Indonesian has resumed payments related to its share of developments costs for the Korea Aerospace Industries (KAI) KF-21 Boramae fighter.
Jakarta has made a payment of W9.4 billion ($6.6 million) for the project, according to South Korea’s official Yonhap news agency, citing a source.
Under the terms of the agreement, Jakarta is to pay 20% of the W8.8 trillion price tag for the fighter. Jakarta ceased making payments in 2017 as it sought to negotiate down the cost of its involvement in the KF-21, which is undergoing flight testing.
Signs of a potential payment breakthrough emerged in September, when the head of South Korea’s Defense Acquisition Program Administration, Eom Dong-hwan, said that discussions with Jakarta suggested that Jakarta would gradually start paying for its share in the programme.

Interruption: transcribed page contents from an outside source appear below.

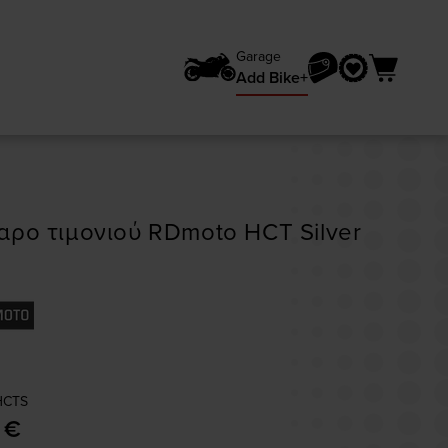
Garage
Add Bike+
αρο τιμονιού RDmoto HCT Silver
HCTS
 €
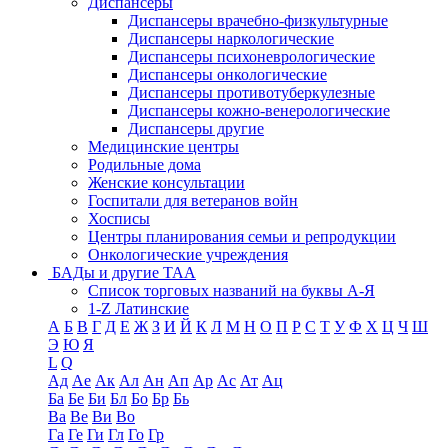
Диспансеры
Диспансеры врачебно-физкультурные
Диспансеры наркологические
Диспансеры психоневрологические
Диспансеры онкологические
Диспансеры противотуберкулезные
Диспансеры кожно-венерологические
Диспансеры другие
Медицинские центры
Родильные дома
Женские консультации
Госпитали для ветеранов войн
Хосписы
Центры планирования семьи и репродукции
Онкологические учреждения
БАДы и другие ТАА
Список торговых названий на буквы А-Я
1-Z Латинские
А
Б
В
Г
Д
Е
Ж
З
И
Й
К
Л
М
Н
О
П
Р
С
Т
У
Ф
Х
Ц
Ч
Ш
Э
Ю
Я
L
Q
Ад
Ае
Ак
Ал
Ан
Ап
Ар
Ас
Ат
Ац
Ба
Бе
Би
Бл
Бо
Бр
Бь
Ва
Ве
Ви
Во
Га
Ге
Ги
Гл
Го
Гр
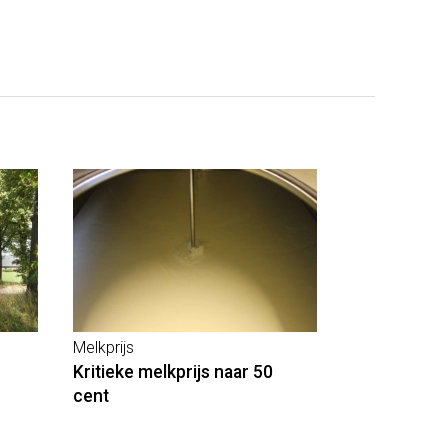
Melkprijs
Kritieke melkprijs naar 50
cent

Eom also said that Jakarta had paid 30% of its share through unspecified “in-kind payments.” South Korean media reports suggest Jakarta is still some W800 billion in arrears.
Eventually, South Korea is expected to operate 120 KF-21s and Indonesia 50.
Separately, flight tracking website FlightAware indicates that a modified Boeing 737-500 (ZS-TFJ, MSN26541) being used to test the KF-21’s active electronically scanned array (AESA) radar has not flown since 27 September.
It’s last flight lasted over three hours, with the aircraft, operating from Seoul Incheon, conducting orbits up and down the west coast of South Korea over the Yellow Sea.
The KF-21’s AESA radar was developed locally, with Hanwha Systems providing the hardware and LIG Nex1 the software.
The KF-21’s first prototype conducted its maiden sortie on 19 July. Powered by two GE Aviation F414 engines, the KF-21 will replace the McDonnell Douglas F-4 Phantom and Northrop F-5 in Republic of Korea Air Force service.